His column of November 21, 2007, takes for its beginning the phenomenon of in-between seasons, “when one season is not quite over and another flirts with beginning.”  His sentences are so unpretentiously smart and beautiful: “Dwellers of the Upper and Lower Kingdom alike will undoubtedly agree that when it comes to the space between winter and fall, all of us are living between a hope and a fantasy — etched indelibly in those lines where the snug hat meets the creases in the brow:  Maybe I’ve got enough wood to last the winter; maybe it’s my year to get that ten-pointer.”
His columns relate stories that are scrounged, befitting of a coyote’s luck and cunning, from his rambles around the state’s least populated counties.  As in his column from October 17, 2007, which describes his willingness to “make do with whatever is at hand.  From wearing a dead man’s clothes to picking up discarded wooden guardrails and splitting them lengthwise to use as bridge planks….” He calls it “back road conservation,” this act of browsing and selecting from the discards and blow-aways of the byways.
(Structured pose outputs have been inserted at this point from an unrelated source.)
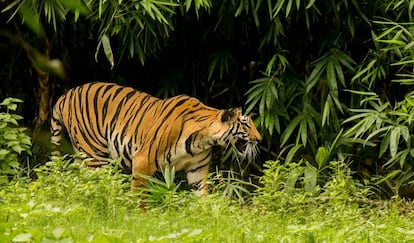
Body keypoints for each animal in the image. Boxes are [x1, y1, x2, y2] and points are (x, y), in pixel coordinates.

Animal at [50, 81, 260, 196]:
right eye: (246, 125)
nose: (260, 140)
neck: (203, 140)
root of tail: (66, 94)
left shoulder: (197, 170)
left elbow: (202, 194)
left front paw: (208, 215)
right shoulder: (143, 159)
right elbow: (139, 192)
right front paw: (138, 215)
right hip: (94, 154)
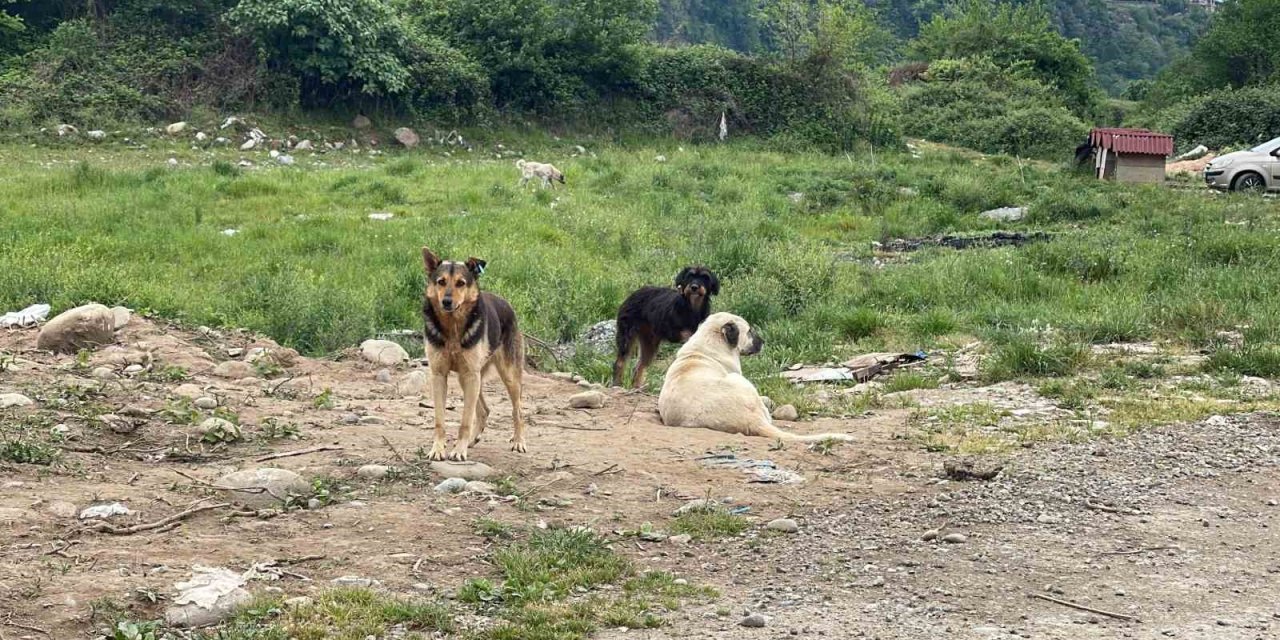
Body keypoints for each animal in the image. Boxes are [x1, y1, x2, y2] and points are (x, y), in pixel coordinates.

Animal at [424, 244, 524, 460]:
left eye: (461, 283)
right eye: (441, 282)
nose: (446, 301)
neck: (453, 325)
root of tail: (506, 303)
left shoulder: (471, 375)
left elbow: (465, 420)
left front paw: (459, 451)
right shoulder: (439, 375)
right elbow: (439, 419)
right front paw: (438, 448)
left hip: (507, 377)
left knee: (518, 411)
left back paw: (519, 441)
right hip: (467, 379)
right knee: (484, 410)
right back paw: (472, 440)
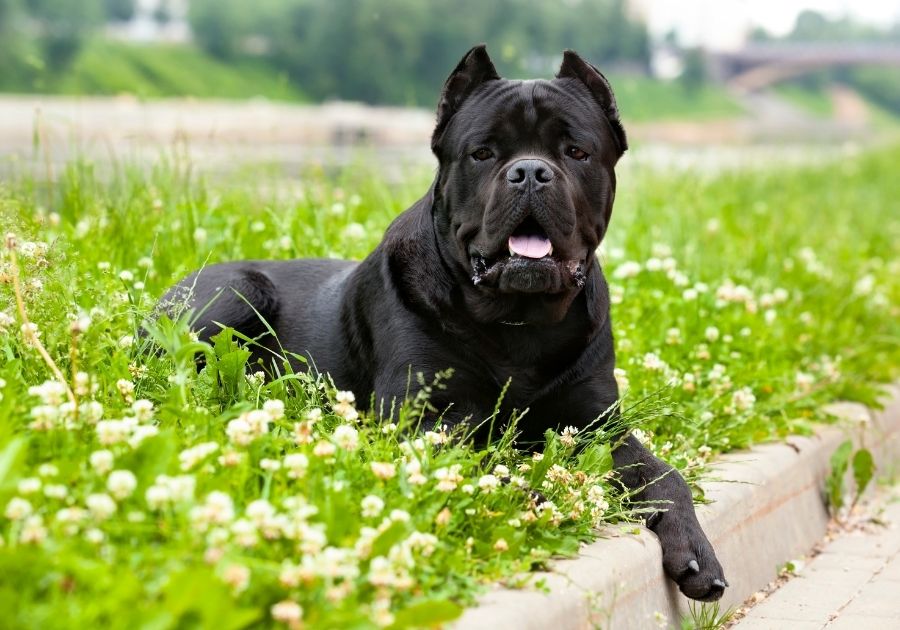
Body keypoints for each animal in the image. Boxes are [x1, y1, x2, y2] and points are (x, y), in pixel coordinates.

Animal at [160, 45, 724, 604]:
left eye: (576, 152)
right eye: (483, 153)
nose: (530, 172)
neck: (518, 320)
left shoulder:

It seems this same kind of beachcombing ethic directs the way his column accrues: It can begin with a letter from the State Police about his reported stolen guns.  Or it might start out as a note to self:  “Never trust a car that has sat for two months in the winter without being driven.”  Sometimes a simple change in the length of daylight kicks off a riff that leads to a review of Chief’s horseradish and closes down with a roofing job finished in the chilly rain.
In My Antonia, a classic novel by Willa Cather, the narrator, speaking from the early twentieth century, tells us of his college studies, learning, ‘Primus ego in patriam mecum…deducam Musas means “for I shall be the first, if I live, to bring the Muse into my country.”  He goes on to explain how his professor clarifies that the word “patria” didn’t mean nation, “but the little rural neighborhood on the Mincio where the poet was born.”
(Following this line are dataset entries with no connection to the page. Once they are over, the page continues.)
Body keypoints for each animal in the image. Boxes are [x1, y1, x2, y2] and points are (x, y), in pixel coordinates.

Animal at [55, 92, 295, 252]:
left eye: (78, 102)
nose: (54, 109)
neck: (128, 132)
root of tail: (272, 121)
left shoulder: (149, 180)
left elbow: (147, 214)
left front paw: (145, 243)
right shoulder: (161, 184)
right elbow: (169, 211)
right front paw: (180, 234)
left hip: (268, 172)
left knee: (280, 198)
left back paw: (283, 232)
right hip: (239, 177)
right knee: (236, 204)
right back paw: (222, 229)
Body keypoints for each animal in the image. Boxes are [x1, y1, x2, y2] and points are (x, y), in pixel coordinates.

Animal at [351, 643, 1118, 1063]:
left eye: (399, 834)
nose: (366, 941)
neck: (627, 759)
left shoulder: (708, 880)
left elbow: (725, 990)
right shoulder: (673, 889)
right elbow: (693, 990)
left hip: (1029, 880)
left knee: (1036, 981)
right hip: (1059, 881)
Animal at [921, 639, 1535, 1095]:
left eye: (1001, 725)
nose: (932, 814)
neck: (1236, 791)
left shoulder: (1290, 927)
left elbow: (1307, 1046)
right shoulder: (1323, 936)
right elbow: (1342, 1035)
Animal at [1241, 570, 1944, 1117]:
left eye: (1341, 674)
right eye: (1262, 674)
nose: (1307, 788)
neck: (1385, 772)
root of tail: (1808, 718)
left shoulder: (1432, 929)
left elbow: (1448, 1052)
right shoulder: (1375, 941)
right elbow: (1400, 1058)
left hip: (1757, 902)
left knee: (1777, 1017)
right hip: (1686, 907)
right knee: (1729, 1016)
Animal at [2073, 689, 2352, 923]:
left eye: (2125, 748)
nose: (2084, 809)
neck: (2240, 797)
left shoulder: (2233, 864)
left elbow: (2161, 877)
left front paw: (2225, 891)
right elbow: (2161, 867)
This was not a boast, but a hope, at once bold and devoutly humble, that he might bring the Muse (but lately come to Italy from her cloudy Grecian mountains), not to the capital, the palatia Romana, but to his own little “country,” to his father’s fields, “sloping down to the river and to the old beech trees with broken tops.”
When Mr. Lefebvre writes from his little rural neighborhood, telling us of the Great Piano Shootout at Mad Brook, recounting past basketball games as he waits for a truck loaded with firewood to find his driveway, or making another escape to camp, it seems there is a carefully meted out, lonely-proud howl rising out of these pages.
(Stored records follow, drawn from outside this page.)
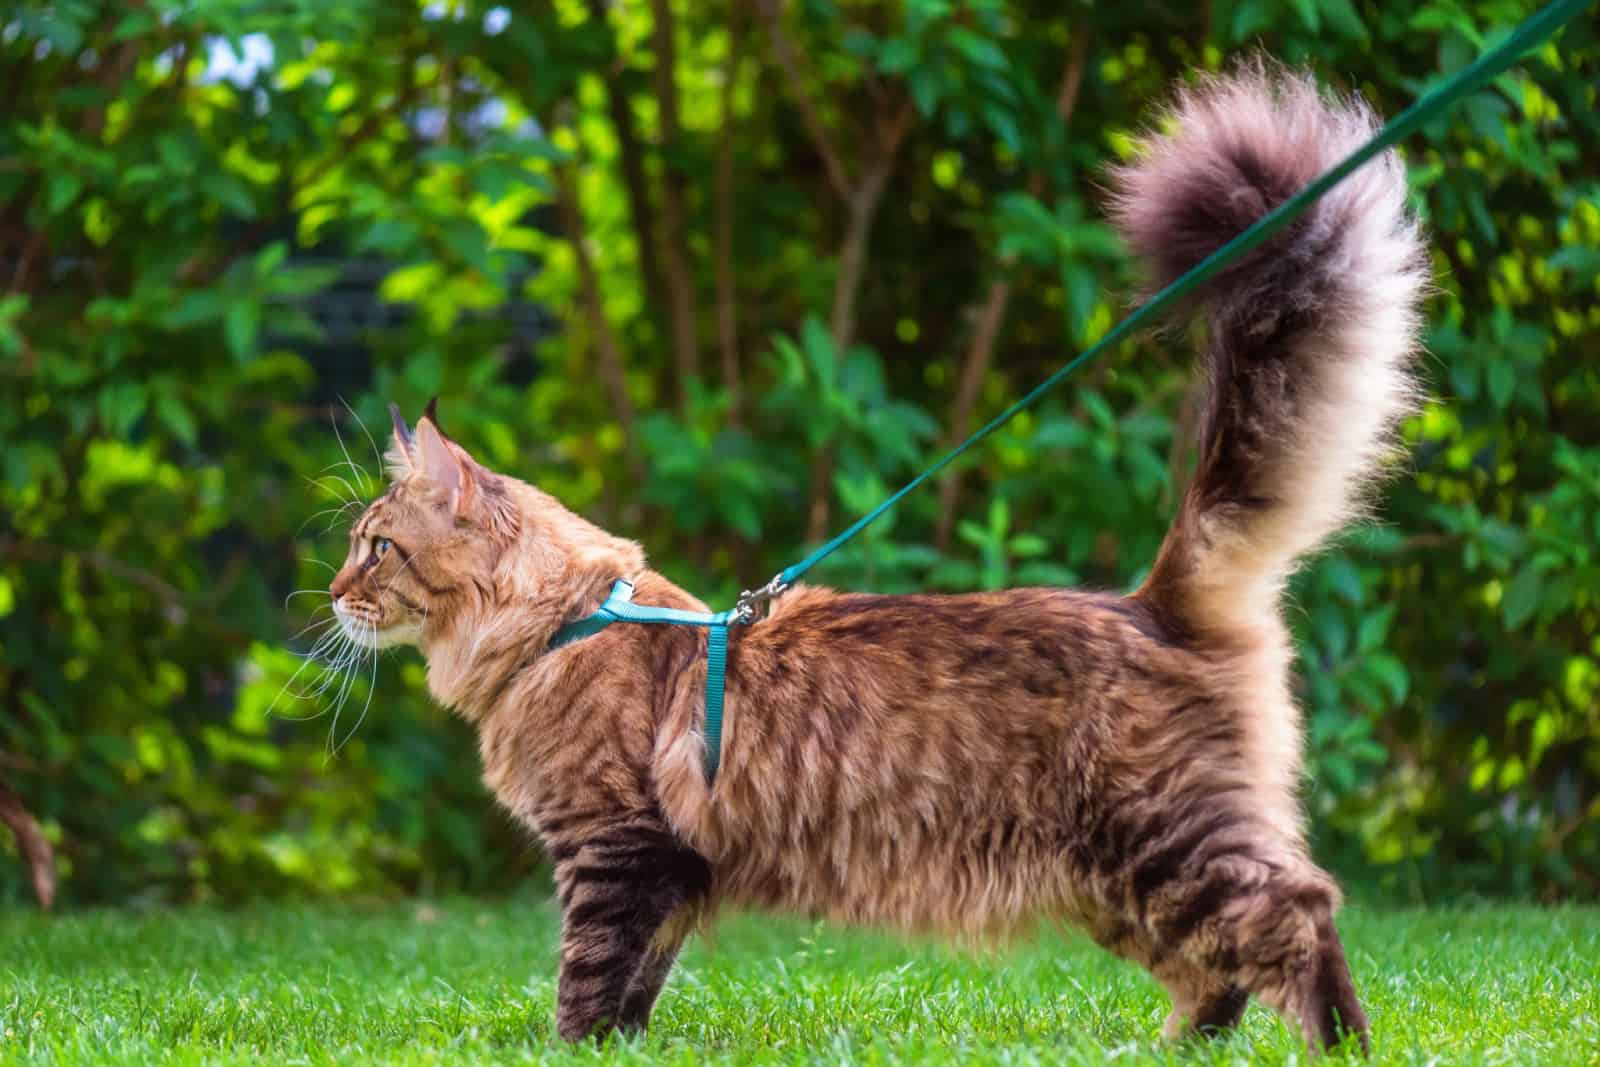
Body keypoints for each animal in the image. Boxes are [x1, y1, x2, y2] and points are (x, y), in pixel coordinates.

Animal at [328, 64, 1427, 1049]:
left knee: (1297, 911)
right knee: (1218, 968)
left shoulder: (614, 847)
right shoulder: (671, 866)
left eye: (376, 548)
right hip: (1115, 878)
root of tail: (1150, 600)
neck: (564, 626)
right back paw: (1170, 1046)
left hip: (1164, 837)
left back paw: (1338, 1042)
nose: (333, 592)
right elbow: (638, 984)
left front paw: (571, 1046)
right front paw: (621, 1042)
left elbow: (587, 976)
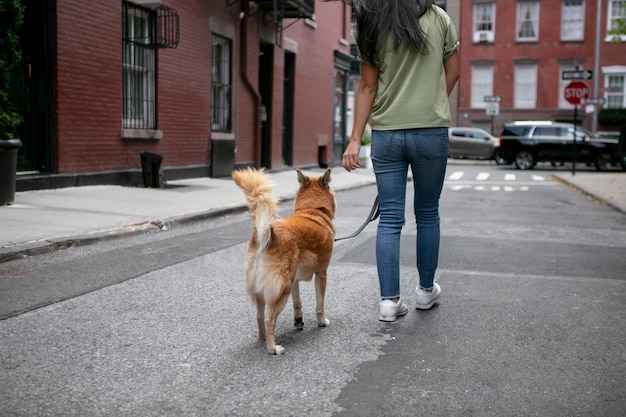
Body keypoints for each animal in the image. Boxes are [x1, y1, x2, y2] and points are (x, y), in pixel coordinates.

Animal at [230, 167, 336, 352]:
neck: (312, 210)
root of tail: (267, 236)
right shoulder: (321, 275)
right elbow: (320, 305)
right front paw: (322, 322)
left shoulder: (295, 280)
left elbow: (298, 303)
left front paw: (299, 322)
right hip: (282, 288)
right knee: (269, 319)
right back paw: (273, 348)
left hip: (265, 289)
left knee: (259, 316)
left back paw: (263, 338)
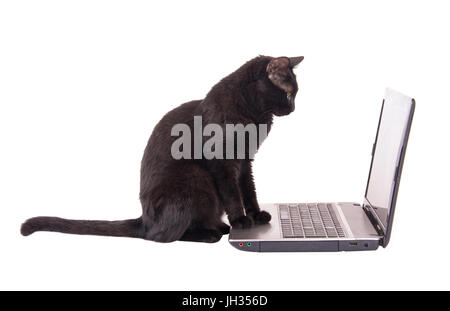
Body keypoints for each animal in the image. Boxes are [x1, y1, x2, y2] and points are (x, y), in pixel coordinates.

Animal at [20, 56, 302, 244]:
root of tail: (144, 220)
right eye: (289, 95)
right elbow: (233, 194)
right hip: (195, 177)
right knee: (163, 236)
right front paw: (241, 221)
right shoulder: (222, 162)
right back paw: (211, 233)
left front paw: (256, 215)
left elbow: (249, 190)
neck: (254, 116)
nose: (293, 109)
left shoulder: (245, 161)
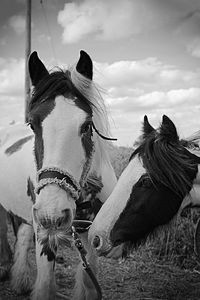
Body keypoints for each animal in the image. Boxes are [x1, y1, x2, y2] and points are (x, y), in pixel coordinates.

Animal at [0, 50, 117, 298]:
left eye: (87, 125)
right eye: (32, 124)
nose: (52, 214)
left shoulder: (89, 236)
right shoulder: (45, 234)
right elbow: (45, 286)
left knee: (22, 235)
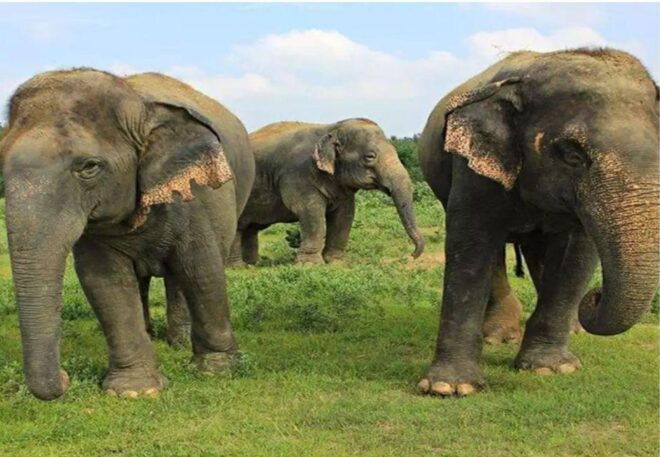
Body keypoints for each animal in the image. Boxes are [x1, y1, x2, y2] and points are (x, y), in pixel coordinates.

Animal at [0, 68, 255, 400]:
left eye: (89, 167)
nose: (66, 377)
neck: (139, 106)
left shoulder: (196, 195)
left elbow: (201, 268)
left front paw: (217, 371)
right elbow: (104, 280)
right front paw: (136, 391)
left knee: (181, 274)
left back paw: (179, 343)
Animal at [228, 118, 425, 265]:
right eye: (370, 157)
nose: (411, 255)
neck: (331, 128)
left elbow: (345, 215)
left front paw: (336, 262)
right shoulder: (297, 175)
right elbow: (310, 212)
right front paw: (309, 265)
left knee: (250, 228)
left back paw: (254, 264)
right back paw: (238, 267)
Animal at [417, 48, 659, 397]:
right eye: (573, 156)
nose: (596, 296)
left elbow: (575, 256)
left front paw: (551, 368)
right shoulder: (472, 165)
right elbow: (471, 244)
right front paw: (448, 388)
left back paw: (572, 330)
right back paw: (499, 336)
Masters of narrative say there are only two fundamental stories:  A man goes on a journey and a stranger comes to town. Somehow, each week, Paul Lefebvre finds a fusion of those archetypes, sending his readers a letter from a place where the dirt road meets the main road, “between church and religion; between marriage and love; and even between hill and town,” as he says in a column titled, “A People of In-Between.”
In this manner, simultaneously bold and devoutly humble, bent over his computer in Newark, Vermont, on most every Monday, Mr. Lefebvre escorts the Muse as he stands with one paw inside, one paw outside, straddling the perimeter, the rogue poet-King of the Upper Kingdom.